Homological Lie brackets on moduli spaces and pushforward operations in twisted K-theory

TL;DR

This paper develops a theory of pushforward operations in twisted K-theory for principal G-bundles, constructs specific operations in the case G=BU(1), and applies these to define a graded Lie algebra structure relevant to enumerative geometry.

Contribution

It introduces new pushforward operations in twisted K-theory, proves their classification, and applies them to construct a graded Lie algebra structure on homology.

Findings

Constructed the projective Euler and rank pushforward operations.

Classified all stable pushforward operations in this setting.

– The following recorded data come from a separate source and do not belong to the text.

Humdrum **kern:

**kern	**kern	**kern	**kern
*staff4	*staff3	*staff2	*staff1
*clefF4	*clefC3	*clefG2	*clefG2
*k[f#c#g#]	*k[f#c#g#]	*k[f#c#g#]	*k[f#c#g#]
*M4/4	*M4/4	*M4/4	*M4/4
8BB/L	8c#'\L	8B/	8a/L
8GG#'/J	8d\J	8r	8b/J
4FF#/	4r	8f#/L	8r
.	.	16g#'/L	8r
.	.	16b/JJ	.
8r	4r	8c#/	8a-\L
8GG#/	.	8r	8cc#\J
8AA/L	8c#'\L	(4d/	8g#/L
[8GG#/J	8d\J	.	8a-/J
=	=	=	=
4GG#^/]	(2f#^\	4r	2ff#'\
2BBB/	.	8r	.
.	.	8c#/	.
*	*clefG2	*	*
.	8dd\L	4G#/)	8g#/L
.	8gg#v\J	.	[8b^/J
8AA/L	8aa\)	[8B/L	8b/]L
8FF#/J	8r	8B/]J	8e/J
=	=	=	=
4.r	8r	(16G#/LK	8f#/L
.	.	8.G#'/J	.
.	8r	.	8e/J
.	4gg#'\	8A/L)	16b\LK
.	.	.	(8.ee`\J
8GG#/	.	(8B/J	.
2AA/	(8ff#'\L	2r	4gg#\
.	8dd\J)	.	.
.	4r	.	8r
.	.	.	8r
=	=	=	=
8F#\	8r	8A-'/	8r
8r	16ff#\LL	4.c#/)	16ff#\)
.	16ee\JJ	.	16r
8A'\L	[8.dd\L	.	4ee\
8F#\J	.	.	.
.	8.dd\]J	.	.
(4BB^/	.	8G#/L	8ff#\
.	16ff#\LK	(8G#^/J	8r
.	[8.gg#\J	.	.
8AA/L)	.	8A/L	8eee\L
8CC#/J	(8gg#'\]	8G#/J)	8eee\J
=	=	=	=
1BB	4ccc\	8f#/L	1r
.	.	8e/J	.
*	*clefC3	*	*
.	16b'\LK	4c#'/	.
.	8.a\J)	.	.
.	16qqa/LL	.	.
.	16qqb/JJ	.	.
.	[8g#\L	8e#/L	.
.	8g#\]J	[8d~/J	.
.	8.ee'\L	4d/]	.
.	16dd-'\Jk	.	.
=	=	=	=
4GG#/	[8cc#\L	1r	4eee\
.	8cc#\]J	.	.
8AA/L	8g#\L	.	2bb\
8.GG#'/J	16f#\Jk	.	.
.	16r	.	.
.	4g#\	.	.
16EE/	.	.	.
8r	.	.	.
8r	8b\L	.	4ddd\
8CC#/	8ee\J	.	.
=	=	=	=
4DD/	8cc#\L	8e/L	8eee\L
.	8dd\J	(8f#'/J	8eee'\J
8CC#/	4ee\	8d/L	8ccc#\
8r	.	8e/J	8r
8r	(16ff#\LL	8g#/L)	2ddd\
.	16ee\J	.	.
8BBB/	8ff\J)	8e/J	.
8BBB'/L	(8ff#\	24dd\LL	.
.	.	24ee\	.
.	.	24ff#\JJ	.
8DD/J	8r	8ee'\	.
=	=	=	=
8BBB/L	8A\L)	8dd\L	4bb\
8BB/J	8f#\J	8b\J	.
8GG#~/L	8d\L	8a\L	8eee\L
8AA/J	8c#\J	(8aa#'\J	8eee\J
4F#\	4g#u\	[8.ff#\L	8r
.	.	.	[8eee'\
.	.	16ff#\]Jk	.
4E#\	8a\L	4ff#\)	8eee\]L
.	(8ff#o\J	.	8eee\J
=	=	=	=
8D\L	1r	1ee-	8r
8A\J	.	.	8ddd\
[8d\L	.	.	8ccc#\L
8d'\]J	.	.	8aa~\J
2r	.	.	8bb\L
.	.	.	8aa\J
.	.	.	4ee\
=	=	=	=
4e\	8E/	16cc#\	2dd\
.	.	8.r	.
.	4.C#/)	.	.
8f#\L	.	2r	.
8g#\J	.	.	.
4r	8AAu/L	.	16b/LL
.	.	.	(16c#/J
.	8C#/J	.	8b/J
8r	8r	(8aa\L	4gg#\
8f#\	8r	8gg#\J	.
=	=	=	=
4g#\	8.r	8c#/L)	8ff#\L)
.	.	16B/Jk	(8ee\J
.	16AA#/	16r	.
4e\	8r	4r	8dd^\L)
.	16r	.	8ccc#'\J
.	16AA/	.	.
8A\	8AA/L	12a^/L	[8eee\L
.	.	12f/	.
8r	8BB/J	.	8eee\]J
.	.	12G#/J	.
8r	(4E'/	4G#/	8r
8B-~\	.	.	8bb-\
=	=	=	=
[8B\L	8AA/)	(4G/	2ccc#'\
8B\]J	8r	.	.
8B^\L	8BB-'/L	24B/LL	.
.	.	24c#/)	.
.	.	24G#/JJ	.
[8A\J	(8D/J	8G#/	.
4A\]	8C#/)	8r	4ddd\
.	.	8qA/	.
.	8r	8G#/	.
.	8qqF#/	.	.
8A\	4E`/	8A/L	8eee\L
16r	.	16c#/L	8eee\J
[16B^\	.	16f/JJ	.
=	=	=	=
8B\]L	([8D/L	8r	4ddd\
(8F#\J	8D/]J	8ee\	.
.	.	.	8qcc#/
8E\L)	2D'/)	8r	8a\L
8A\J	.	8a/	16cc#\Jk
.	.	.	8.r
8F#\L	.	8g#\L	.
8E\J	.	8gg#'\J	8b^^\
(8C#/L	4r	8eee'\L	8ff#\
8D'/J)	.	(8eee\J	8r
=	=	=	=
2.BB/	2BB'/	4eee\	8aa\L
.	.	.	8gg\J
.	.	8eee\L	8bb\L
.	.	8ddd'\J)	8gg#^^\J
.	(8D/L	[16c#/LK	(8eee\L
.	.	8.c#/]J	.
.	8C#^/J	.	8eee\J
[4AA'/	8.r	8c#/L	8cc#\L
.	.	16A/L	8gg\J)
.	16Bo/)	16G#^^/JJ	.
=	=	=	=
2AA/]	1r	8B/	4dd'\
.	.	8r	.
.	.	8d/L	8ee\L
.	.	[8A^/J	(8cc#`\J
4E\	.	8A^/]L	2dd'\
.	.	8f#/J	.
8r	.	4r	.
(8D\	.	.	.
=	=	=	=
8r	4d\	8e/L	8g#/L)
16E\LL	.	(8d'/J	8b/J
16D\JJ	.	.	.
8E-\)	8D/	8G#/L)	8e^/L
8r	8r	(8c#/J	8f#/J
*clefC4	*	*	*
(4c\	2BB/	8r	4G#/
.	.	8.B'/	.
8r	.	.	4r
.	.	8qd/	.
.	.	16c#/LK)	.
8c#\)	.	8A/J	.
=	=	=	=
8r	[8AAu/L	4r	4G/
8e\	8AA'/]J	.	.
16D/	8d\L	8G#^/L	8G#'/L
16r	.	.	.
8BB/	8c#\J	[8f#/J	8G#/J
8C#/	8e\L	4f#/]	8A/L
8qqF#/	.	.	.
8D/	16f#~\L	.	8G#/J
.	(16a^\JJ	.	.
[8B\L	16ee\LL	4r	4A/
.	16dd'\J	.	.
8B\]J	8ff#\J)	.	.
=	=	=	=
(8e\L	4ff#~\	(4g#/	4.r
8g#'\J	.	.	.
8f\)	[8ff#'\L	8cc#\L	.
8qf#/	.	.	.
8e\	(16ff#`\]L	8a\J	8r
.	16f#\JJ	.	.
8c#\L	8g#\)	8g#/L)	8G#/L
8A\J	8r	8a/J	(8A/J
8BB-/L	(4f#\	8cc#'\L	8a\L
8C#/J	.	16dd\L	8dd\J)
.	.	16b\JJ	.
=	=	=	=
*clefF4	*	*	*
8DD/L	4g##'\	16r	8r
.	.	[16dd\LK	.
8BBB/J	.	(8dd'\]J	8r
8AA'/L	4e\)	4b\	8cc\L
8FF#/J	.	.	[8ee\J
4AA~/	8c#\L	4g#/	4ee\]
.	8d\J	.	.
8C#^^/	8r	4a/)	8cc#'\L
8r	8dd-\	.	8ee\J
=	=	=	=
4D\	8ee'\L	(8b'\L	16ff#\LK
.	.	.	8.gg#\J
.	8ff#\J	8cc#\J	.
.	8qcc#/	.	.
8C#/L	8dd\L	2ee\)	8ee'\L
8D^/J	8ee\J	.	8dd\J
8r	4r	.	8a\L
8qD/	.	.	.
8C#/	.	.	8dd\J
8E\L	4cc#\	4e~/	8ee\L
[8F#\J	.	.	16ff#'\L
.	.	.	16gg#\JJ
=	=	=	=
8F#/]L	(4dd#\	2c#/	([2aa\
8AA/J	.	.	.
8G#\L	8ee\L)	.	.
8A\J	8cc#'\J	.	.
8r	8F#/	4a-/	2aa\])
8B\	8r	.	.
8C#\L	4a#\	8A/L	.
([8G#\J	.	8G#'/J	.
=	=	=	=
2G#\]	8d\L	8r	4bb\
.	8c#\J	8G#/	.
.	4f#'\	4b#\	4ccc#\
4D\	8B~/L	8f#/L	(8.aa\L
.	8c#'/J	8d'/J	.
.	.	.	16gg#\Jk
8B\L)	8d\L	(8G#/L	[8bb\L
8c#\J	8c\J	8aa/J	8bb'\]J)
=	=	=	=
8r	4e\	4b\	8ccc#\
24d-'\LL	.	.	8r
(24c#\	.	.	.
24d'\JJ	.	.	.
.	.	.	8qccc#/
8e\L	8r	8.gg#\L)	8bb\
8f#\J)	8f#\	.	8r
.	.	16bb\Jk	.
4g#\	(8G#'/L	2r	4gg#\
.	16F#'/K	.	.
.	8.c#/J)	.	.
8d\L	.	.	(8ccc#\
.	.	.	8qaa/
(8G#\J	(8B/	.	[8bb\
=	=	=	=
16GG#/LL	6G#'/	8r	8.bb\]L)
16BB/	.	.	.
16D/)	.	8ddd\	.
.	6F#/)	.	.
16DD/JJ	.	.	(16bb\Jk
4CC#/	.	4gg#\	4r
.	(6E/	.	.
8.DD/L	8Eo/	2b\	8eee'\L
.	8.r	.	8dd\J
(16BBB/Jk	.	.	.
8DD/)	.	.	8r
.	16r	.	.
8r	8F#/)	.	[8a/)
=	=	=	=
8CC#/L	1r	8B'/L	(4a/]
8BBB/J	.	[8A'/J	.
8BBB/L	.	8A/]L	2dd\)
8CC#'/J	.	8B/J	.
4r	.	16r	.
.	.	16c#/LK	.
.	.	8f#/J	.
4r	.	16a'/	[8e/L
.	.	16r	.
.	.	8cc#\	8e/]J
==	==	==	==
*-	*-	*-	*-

Established a graded Lie algebra structure on homology of certain H-spaces.

Abstract

We develop a general theory of pushforward operations for principal $G$-bundles equipped with a certain type of orientation. In the case $G=BU(1)$ and orientations in twisted K-theory we construct two pushforward operations, the projective Euler operation, whose existence was conjectured by Joyce, and the projective rank operation. We classify all stable pushforward operations in this context and show that they are all generated by the projective Euler and rank operation. As an application, we construct a graded Lie algebra structure on the homology of a commutative H-space with a compatible $BU(1)$-action and orientation. These play an important role in the context of wall-crossing formulas in enumerative geometry.